▸ WHAT THE TASK REQUIRES: Repeat the listing below word for word, minus the pictures.
-.-.-
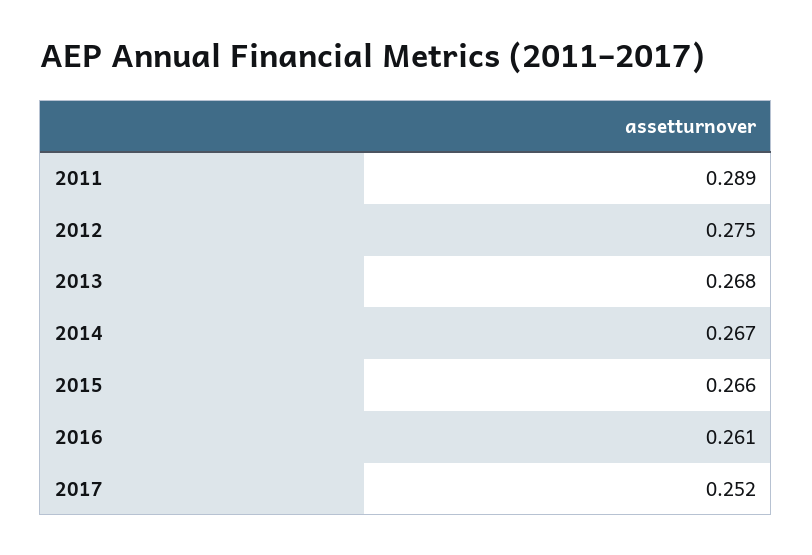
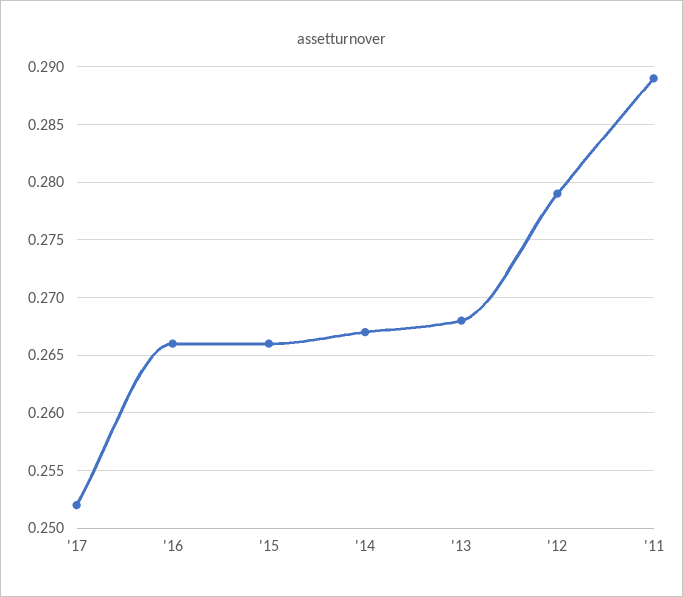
  {
    "2011": 0.289,
-   "2012": 0.275,
+   "2012": 0.279,
    "2013": 0.268,
    "2014": 0.267,
    "2015": 0.266,
-   "2016": 0.261,
+   "2016": 0.266,
    "2017": 0.252
  }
-.-.-
▸ OUTPUT FOR THIS TASK:
  {
    "2011": 0.289,
-   "2012": 0.275,
+   "2012": 0.279,
    "2013": 0.268,
    "2014": 0.267,
    "2015": 0.266,
-   "2016": 0.261,
+   "2016": 0.266,
    "2017": 0.252
  }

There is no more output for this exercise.